Did the East Bay relatives know about this accommodation? My guess is that at least some did. The paterfamilias was a prominent businessman. He would have known Sansome well. Did he tell the distaff side of the tribe? Dunno. But in downtown San Francisco, there are two streets that merge in front of a large bank: Sansome Street and Olive Street.

Well…natcherly…

As soon as I start to write up this saga, the goddamn computer CRASHES!

So once again — for the how-manyth time over the last couple of weeks — it was traipse through the unholy traffic, trudge into Best Buy, stand in line, try to explain what the trouble is.
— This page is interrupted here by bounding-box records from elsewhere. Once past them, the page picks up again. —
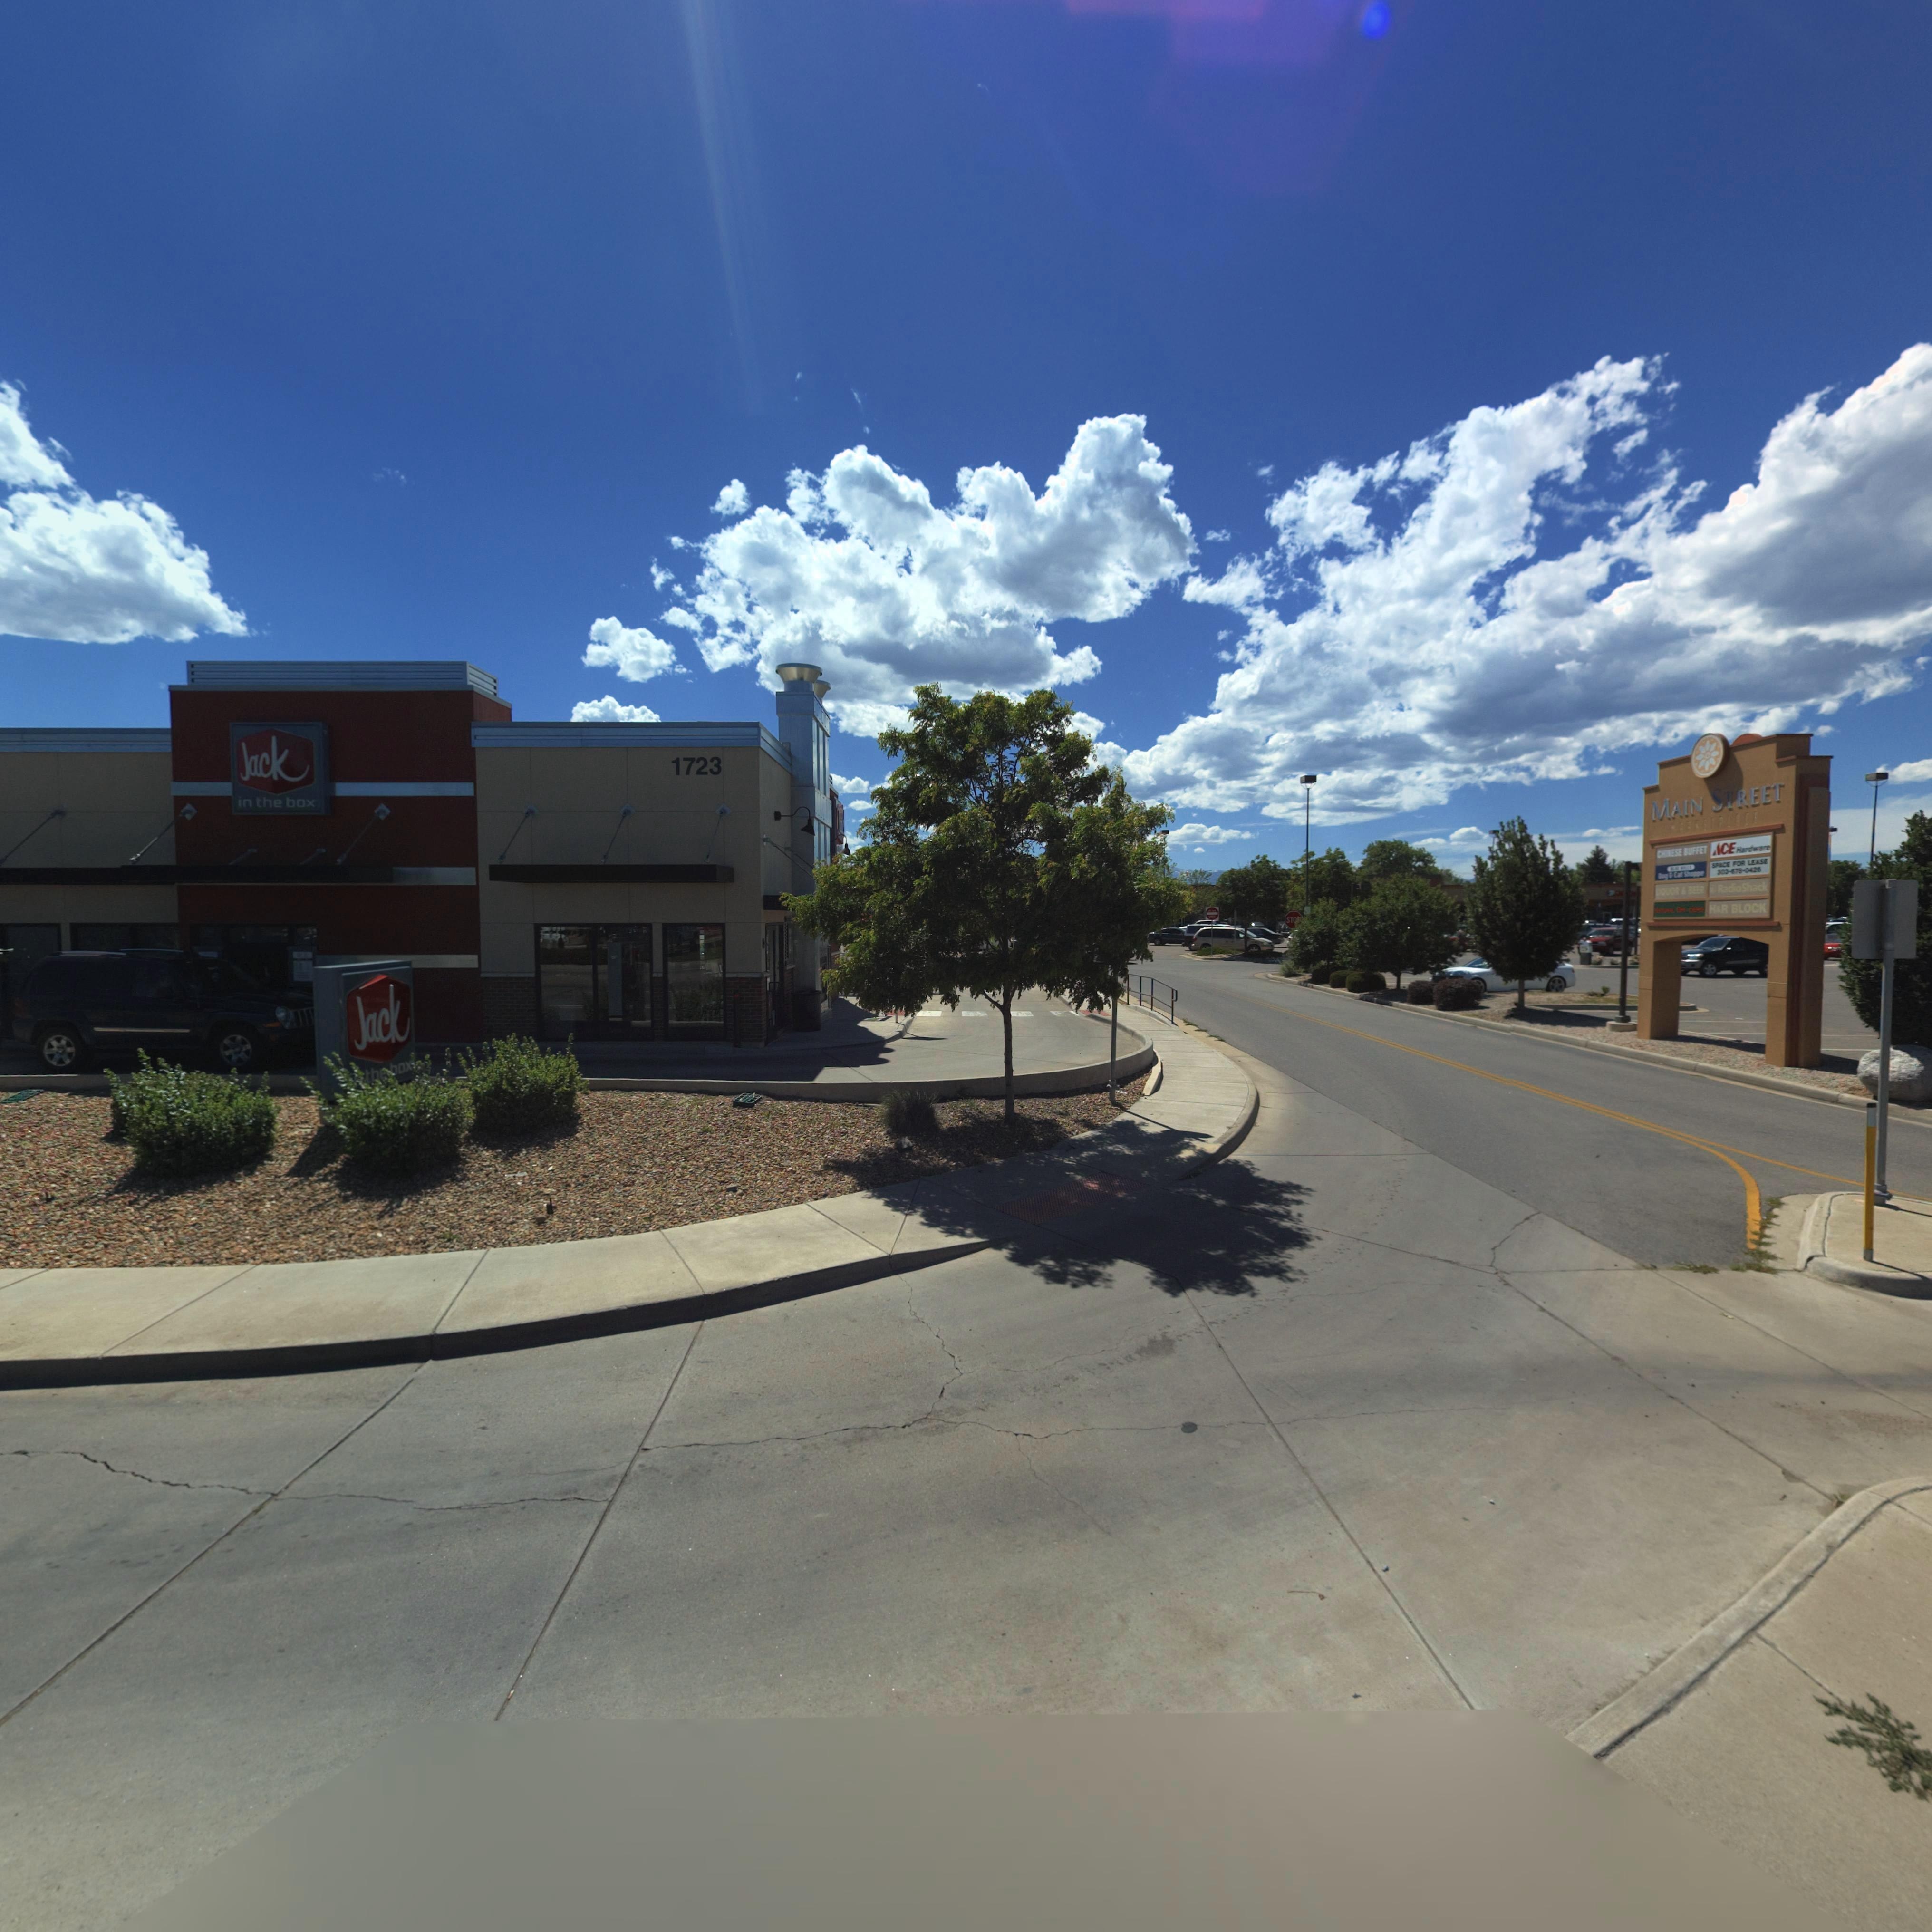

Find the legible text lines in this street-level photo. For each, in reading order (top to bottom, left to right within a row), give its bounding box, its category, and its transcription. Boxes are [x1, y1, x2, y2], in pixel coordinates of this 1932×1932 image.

[238, 734, 301, 783] BusinessName: Jack
[670, 756, 722, 776] StreetNumber: 1723
[238, 796, 314, 809] BusinessName: in the box
[1712, 842, 1737, 856] BusinessName: *CE
[1735, 844, 1770, 853] BusinessName: Hardware
[1657, 870, 1704, 880] BusinessName: Dog & Cat S**pp* 
[1718, 881, 1768, 893] BusinessName: Radio Shack
[1709, 903, 1766, 914] BusinessName: H&R BLOCK
[352, 983, 410, 1052] BusinessName: Jack
[364, 1058, 412, 1084] BusinessName: the box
I hope they can at least retrieve my data. Stupidly, I didn’t back it up to iCloud…’cause I was still working on it.

Meanwhile, in the middle of all this, I am sick as a proverbial dawg. Gawdawful hacking cough, stuffy nose, 101.2 fever. I just wanna go to bed! And the real thermometer — as opposed to the touchy and wacksh!t digital one — is presently LOST. Had it this morning, but have no idea where it is now.

Driving around Phoenix, though, to return to our original premise, reminds me eerily of ticky-tacky Southern California in the late 50s & early 60s. WHAT a dreary place. Mile on mile on mile of cheesy, cheaply built apartment buildings, dreary, dull, and vastly mass-produced.

Can’t see how my son can stand living here. Think it’s because he wants to be near me and his father — that’s why he magisterially insists that I NOT move away. But if he ever moves — or if he ever can be persuaded to move to wherever I want to go — I am outta here!